Fewer elk, more songbirds
Most ecologists agree that Yellowstone has rebounded some. When Doug Smith, Yellowstone National Park’s wolf biologist, first arrived in 1994 shortly before wolves were reintroduced, some willow and aspen trees only came up to his knees. “Now I can’t see through it,” he said. “It’s like a forest.”
But the trees aren’t coming back in every corner of the park: In many spots willow groves haven't returned. Because willows need beaver to keep the streams from eroding and beavers need the willows to build their dams, it’s rather hard for both to come back simultaneously and in large numbers, said Hobbs, whose team has been conducting a long-term willow growth study in the park for 17 years.
The decrease in elk hasn’t allowed willows to recover because the streams changed significantly when wolves were absent.
“It doesn't really matter very much whether they're being browsed or not. They don't have adequate habitat to thrive,” Hobbs said. “The conditions that changed while wolves were absent created conditions that made it very difficult to restore willows.”
Grizzly population rebound
It’s not all about the wolves, even if they get the most attention. Over the past several decades, the number of other carnivores like the grizzly bear and mountain lion have also climbed, multiplying the impact of the top predators on the ecosystem.
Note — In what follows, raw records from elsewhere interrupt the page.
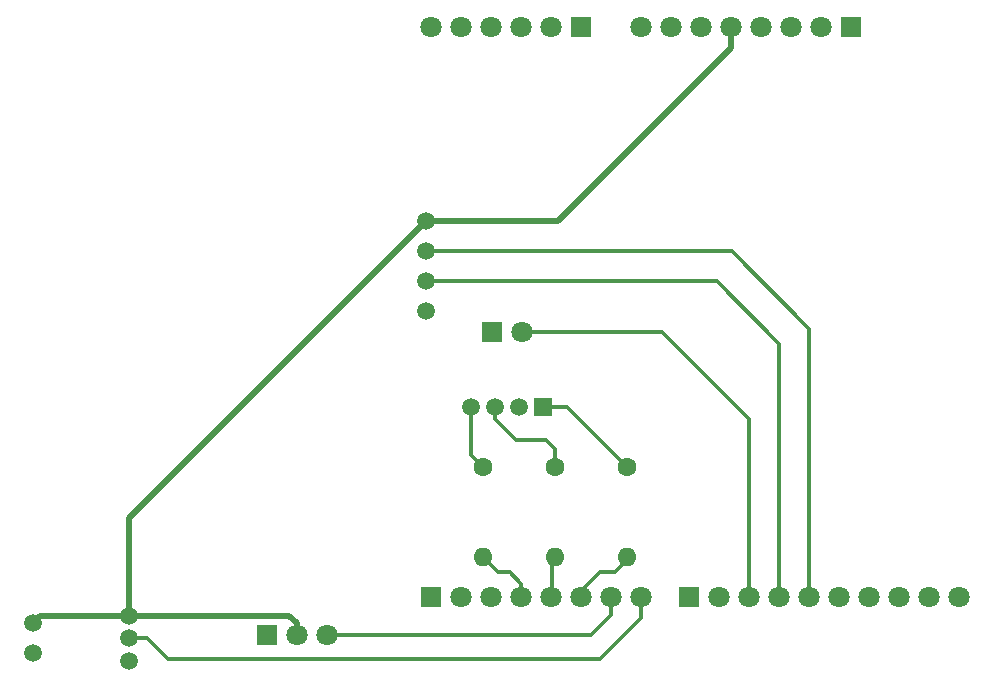
<source format=gbr>
%TF.GenerationSoftware,KiCad,Pcbnew,7.0.10*%
%TF.CreationDate,2025-01-22T21:10:17-07:00*%
%TF.ProjectId,HIVA,48495641-2e6b-4696-9361-645f70636258,rev?*%
%TF.SameCoordinates,Original*%
%TF.FileFunction,Copper,L1,Top*%
%TF.FilePolarity,Positive*%
%FSLAX46Y46*%
G04 Gerber Fmt 4.6, Leading zero omitted, Abs format (unit mm)*
G04 Created by KiCad (PCBNEW 7.0.10) date 2025-01-22 21:10:17*
%MOMM*%
%LPD*%
G01*
G04 APERTURE LIST*
%TA.AperFunction,ComponentPad*%
%ADD10C,1.600000*%
%TD*%
%TA.AperFunction,ComponentPad*%
%ADD11O,1.600000X1.600000*%
%TD*%
%TA.AperFunction,ComponentPad*%
%ADD12C,1.500000*%
%TD*%
%TA.AperFunction,ComponentPad*%
%ADD13C,1.800000*%
%TD*%
%TA.AperFunction,ComponentPad*%
%ADD14R,1.800000X1.800000*%
%TD*%
%TA.AperFunction,ComponentPad*%
%ADD15R,1.500000X1.500000*%
%TD*%
%TA.AperFunction,Conductor*%
%ADD16C,0.300000*%
%TD*%
%TA.AperFunction,Conductor*%
%ADD17C,0.500000*%
%TD*%
G04 APERTURE END LIST*
D10*
%TO.P,R3,1*%
%TO.N,/LED_G*%
X41934032Y-40364609D03*
D11*
%TO.P,R3,2*%
%TO.N,Net-(A1-PadD3)*%
X41934032Y-47984609D03*
%TD*%
D10*
%TO.P,R2,1*%
%TO.N,/LED_B*%
X48030032Y-40364609D03*
D11*
%TO.P,R2,2*%
%TO.N,Net-(A1-PadD4)*%
X48030032Y-47984609D03*
%TD*%
D10*
%TO.P,R1,1*%
%TO.N,/LED_R*%
X54126032Y-40364609D03*
D11*
%TO.P,R1,2*%
%TO.N,Net-(A1-PadD5)*%
X54126032Y-47984609D03*
%TD*%
D12*
%TO.P,L1,1,Anode*%
%TO.N,/+5V*%
X3834032Y-53572609D03*
%TO.P,L1,2,Cathode*%
%TO.N,GND*%
X3834032Y-56112609D03*
%TO.P,L1,3,Vcc*%
%TO.N,/+5V*%
X11962032Y-52937609D03*
%TO.P,L1,4,Output*%
%TO.N,/Lightgate*%
X11962032Y-54842609D03*
%TO.P,L1,5,Ground*%
%TO.N,GND*%
X11962032Y-56747609D03*
%TD*%
%TO.P,U1,1,VCC*%
%TO.N,/+5V*%
X37108032Y-19536609D03*
%TO.P,U1,2,TRIG*%
%TO.N,/Trig*%
X37108032Y-22076609D03*
%TO.P,U1,3,ECHO*%
%TO.N,/Echo*%
X37108032Y-24616609D03*
%TO.P,U1,4,GND*%
%TO.N,GND*%
X37108032Y-27156609D03*
%TD*%
D13*
%TO.P,A1,3V3,3V3*%
%TO.N,unconnected-(A1-Pad3V3)*%
X65532000Y-3048000D03*
%TO.P,A1,5V,5V*%
%TO.N,/+5V*%
X62992000Y-3048000D03*
D14*
%TO.P,A1,A0*%
%TO.N,N/C*%
X50292000Y-3048000D03*
D13*
%TO.P,A1,A1*%
X47752000Y-3048000D03*
%TO.P,A1,A2*%
X45212000Y-3048000D03*
%TO.P,A1,A3*%
X42672000Y-3048000D03*
%TO.P,A1,A4*%
X40132000Y-3048000D03*
%TO.P,A1,A4-SDA*%
X79756000Y-51308000D03*
%TO.P,A1,A5*%
X37592000Y-3048000D03*
%TO.P,A1,A5-SCL*%
X82296000Y-51308000D03*
%TO.P,A1,AREF,AREF*%
%TO.N,unconnected-(A1-PadAREF)*%
X77216000Y-51308000D03*
D14*
%TO.P,A1,D0,D0*%
%TO.N,unconnected-(A1-PadD0)*%
X37592000Y-51308000D03*
D13*
%TO.P,A1,D1,D1*%
%TO.N,unconnected-(A1-PadD1)*%
X40132000Y-51308000D03*
%TO.P,A1,D2,D2*%
%TO.N,unconnected-(A1-PadD2)*%
X42672000Y-51308000D03*
%TO.P,A1,D3,D3*%
%TO.N,Net-(A1-PadD3)*%
X45212000Y-51308000D03*
%TO.P,A1,D4,D4*%
%TO.N,Net-(A1-PadD4)*%
X47752000Y-51308000D03*
%TO.P,A1,D5,D5*%
%TO.N,Net-(A1-PadD5)*%
X50292000Y-51308000D03*
%TO.P,A1,D6,D6*%
%TO.N,/Servo*%
X52832000Y-51308000D03*
%TO.P,A1,D7,D7*%
%TO.N,/Lightgate*%
X55372000Y-51308000D03*
D14*
%TO.P,A1,D8,D8*%
%TO.N,unconnected-(A1-PadD8)*%
X59436000Y-51308000D03*
D13*
%TO.P,A1,D9,D9*%
%TO.N,unconnected-(A1-PadD9)*%
X61976000Y-51308000D03*
%TO.P,A1,D10,D10*%
%TO.N,/Buzzer*%
X64516000Y-51308000D03*
%TO.P,A1,D11,D11*%
%TO.N,/Echo*%
X67056000Y-51308000D03*
%TO.P,A1,D12,D12*%
%TO.N,/Trig*%
X69596000Y-51308000D03*
%TO.P,A1,D13,D13*%
%TO.N,unconnected-(A1-PadD13)*%
X72136000Y-51308000D03*
%TO.P,A1,GND_1,GND_1*%
%TO.N,GND*%
X57912000Y-3048000D03*
%TO.P,A1,GND_2,GND_2*%
%TO.N,unconnected-(A1-PadGND_2)*%
X60452000Y-3048000D03*
%TO.P,A1,GND_3,GND_3*%
%TO.N,unconnected-(A1-PadGND_3)*%
X74676000Y-51308000D03*
%TO.P,A1,IOREF,IOREF*%
%TO.N,unconnected-(A1-PadIOREF)*%
X70612000Y-3048000D03*
D14*
%TO.P,A1,P1,P1*%
%TO.N,unconnected-(A1-PadP1)*%
X73152000Y-3048000D03*
D13*
%TO.P,A1,RST,RST*%
%TO.N,unconnected-(A1-PadRST)*%
X68072000Y-3048000D03*
%TO.P,A1,VIN,VIN*%
%TO.N,unconnected-(A1-PadVIN)*%
X55372000Y-3048000D03*
%TD*%
D15*
%TO.P,D1,1*%
%TO.N,/LED_R*%
X47014032Y-35284609D03*
D12*
%TO.P,D1,2*%
%TO.N,GND*%
X44982032Y-35284609D03*
%TO.P,D1,3*%
%TO.N,/LED_B*%
X42950032Y-35284609D03*
%TO.P,D1,4*%
%TO.N,/LED_G*%
X40918032Y-35284609D03*
%TD*%
D14*
%TO.P,Buzzer1,1,Pin_1*%
%TO.N,GND*%
X42716032Y-28909609D03*
D13*
%TO.P,Buzzer1,2,Pin_2*%
%TO.N,/Buzzer*%
X45256032Y-28909609D03*
%TD*%
D14*
%TO.P,J1,1,Pin_1*%
%TO.N,GND*%
X23646032Y-54588609D03*
D13*
%TO.P,J1,2,Pin_2*%
%TO.N,/+5V*%
X26186032Y-54588609D03*
%TO.P,J1,3,Pin_3*%
%TO.N,/Servo*%
X28726032Y-54588609D03*
%TD*%
D16*
%TO.N,/LED_B*%
X44728032Y-38078609D02*
X42950032Y-36300609D01*
X42950032Y-36300609D02*
X42950032Y-35284609D01*
X47268032Y-38078609D02*
X44728032Y-38078609D01*
X48030032Y-38840609D02*
X47268032Y-38078609D01*
X48030032Y-40364609D02*
X48030032Y-38840609D01*
%TO.N,Net-(A1-PadD5)*%
X51840032Y-49254609D02*
X50292000Y-50802641D01*
X53110032Y-49254609D02*
X51840032Y-49254609D01*
X54126032Y-48238609D02*
X53110032Y-49254609D01*
X54126032Y-47984609D02*
X54126032Y-48238609D01*
X50292000Y-50802641D02*
X50292000Y-51308000D01*
%TO.N,Net-(A1-PadD3)*%
X43204032Y-49254609D02*
X41934032Y-47984609D01*
X44220032Y-49254609D02*
X43204032Y-49254609D01*
X45212000Y-50246577D02*
X44220032Y-49254609D01*
X45212000Y-51308000D02*
X45212000Y-50246577D01*
%TO.N,Net-(A1-PadD4)*%
X47776032Y-51283968D02*
X47752000Y-51308000D01*
X47776032Y-48238609D02*
X47776032Y-51283968D01*
X48030032Y-47984609D02*
X47776032Y-48238609D01*
%TO.N,/LED_G*%
X40918032Y-39348609D02*
X40918032Y-35284609D01*
X41934032Y-40364609D02*
X40918032Y-39348609D01*
%TO.N,/LED_R*%
X49046032Y-35284609D02*
X47014032Y-35284609D01*
X54126032Y-40364609D02*
X49046032Y-35284609D01*
%TO.N,/Buzzer*%
X64516000Y-36276577D02*
X64516000Y-51308000D01*
X57149032Y-28909609D02*
X64516000Y-36276577D01*
X45256032Y-28909609D02*
X57149032Y-28909609D01*
%TO.N,/Echo*%
X67056000Y-29926577D02*
X67056000Y-51308000D01*
X61746032Y-24616609D02*
X67056000Y-29926577D01*
X37108032Y-24616609D02*
X61746032Y-24616609D01*
%TO.N,/Trig*%
X69596000Y-28656577D02*
X69596000Y-51308000D01*
X37108032Y-22076609D02*
X63016032Y-22076609D01*
X63016032Y-22076609D02*
X69596000Y-28656577D01*
D17*
%TO.N,/+5V*%
X26186032Y-53572609D02*
X25551032Y-52937609D01*
X26186032Y-54588609D02*
X26186032Y-53572609D01*
X4469032Y-52937609D02*
X3834032Y-53572609D01*
X62992000Y-3048000D02*
X62992000Y-4828641D01*
X37108032Y-19536609D02*
X11962032Y-44682609D01*
X48284032Y-19536609D02*
X37108032Y-19536609D01*
X11962032Y-52937609D02*
X4469032Y-52937609D01*
X62992000Y-4828641D02*
X48284032Y-19536609D01*
X11962032Y-44682609D02*
X11962032Y-52937609D01*
X25551032Y-52937609D02*
X11962032Y-52937609D01*
D16*
%TO.N,/Servo*%
X52832000Y-52834641D02*
X52832000Y-51308000D01*
X51078032Y-54588609D02*
X52832000Y-52834641D01*
X28726032Y-54588609D02*
X51078032Y-54588609D01*
%TO.N,/Lightgate*%
X55372000Y-51308000D02*
X55372000Y-53088641D01*
X13486032Y-54842609D02*
X11962032Y-54842609D01*
X55372000Y-53088641D02*
X51840032Y-56620609D01*
X15264032Y-56620609D02*
X13486032Y-54842609D01*
X51840032Y-56620609D02*
X15264032Y-56620609D01*
%TD*%
M02*

</source>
“As a scientist, the challenge is to figure out how much ecological change since wolf reintroduction is attributable to wolves and how much of that change is due to other forces," said Dan MacNulty, an associate professor at Utah State University who studies the ecology of wolves and elk in the park.
How large the wolf's impact on the Yellowstone ecosystem is difficult to tease out in part because of nature's complexity and capacity for frequent change, he said. But money also plays a large role: It is difficult to adequately monitor all the potential drivers of change when funding for long-term research is so limited, he said.
“One of the grand challenges in ecology is to understand the consequences of predator removal and restoration in large-scale systems like Yellowstone. But the resources aren’t there. That really limits our power to know what’s going on,” he said. “A key reason why there’s so much scientific disagreement is that we haven’t been able to take all the necessary measurements over a long enough time and over a large enough number of organisms to come up with a more definitive answer.”
Despite all the disagreement, most ecologists say removing predators today would be a mistake.
"The way ecosystems put themselves back together after such a problem is still something that scientists are trying to understand," Ripple said. "The lesson is let’s not let things get as bad as they did with 70 years without wolves."
But there’s an even broader question that needs to be addressed: Can we restore apex predators and coexist with them?
“There’s not many places in the rest of the United States where this is happening,” Smith said. “There are lessons here that we can do this on human-dominated landscapes in other places, but I don’t know because it might involve more wolves, cougars and bears, and right there you have a problem because people have trouble living with those three carnivores.”